導入
社内のオフィスや既存のデータセンター(オンプレミス)と、AWS上のVPCを安全につなぎたい場面があります。インターネット越しに済ませるか、専用の回線を敷くか、状況によって選ぶべき方法は変わります。
説明
オンプレミスとAWSのVPCを接続する代表的な方法は2つあります。
- AWS Site-to-Site VPN … インターネット回線を使いながら、通信を暗号化してオンプレミスとVPCの間に仮想的な専用トンネルを作る方法。比較的手軽に、短期間で構築できる。

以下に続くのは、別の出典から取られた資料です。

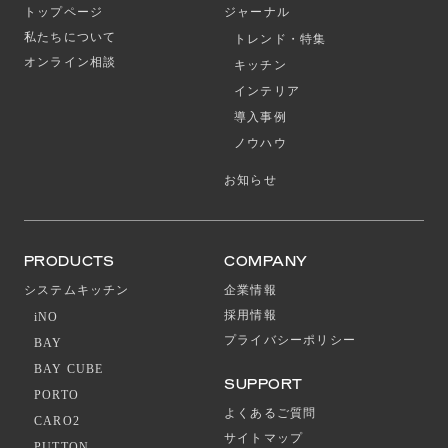
トップページ
ジャーナル
私たちについて
トレンド・特集
オンライン相談
キッチン
インテリア
導入事例
ノウハウ
お知らせ
PRODUCTS
COMPANY
システムキッチン
企業情報
採用情報
iNO
プライバシーポリシー
BAY
BAY CUBE
SUPPORT
PORTO
よくあるご質問
CARO2
サイトマップ
PUTTON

- AWS Direct Connect … AWSと契約回線事業者を通じて、オンプレミスとAWSの間に物理的な専用線を引く方法。インターネットを経由しないため、通信が安定し、レイテンシ(遅延)も低く保てる。導入には物理的な配線作業が必要で、VPNよりも準備に時間がかかる。
| 観点 | Site-to-Site VPN | Direct Connect |
|---|---|---|
| 接続経路 | インターネット経由(暗号化) | 専用線(インターネットを経由しない) |
| 安定性・速度 | インターネットの状況に左右される | 安定して高速・低レイテンシ |
| 構築のしやすさ | 比較的短期間・手軽 | 物理配線が必要で時間がかかる |
| 向いている用途 | 小規模・迅速な接続、バックアップ回線 | 大量データ転送・安定性が重要な基幹業務 |
flowchart LR
subgraph OnPrem["オンプレミス(社内)"]
Office["社内システム"]
end
subgraph AWSCloud["AWS"]
VPCbox["VPC"]
end
Office -->|VPN:暗号化トンネル| VPCbox
Office -->|Direct Connect:専用線| VPCbox
多くの企業では、まずVPNで素早く接続し、通信量や要件が大きくなった段階でDirect Connectへ移行する、あるいは両方を併用して片方を冗長化のバックアップ回線とする構成が使われます。
読んでみよう
「VPN=インターネット越しの暗号化トンネルで手軽」「Direct Connect=物理専用線で安定・高速」という対比を覚えておくと、シナリオ問題で選びやすくなります。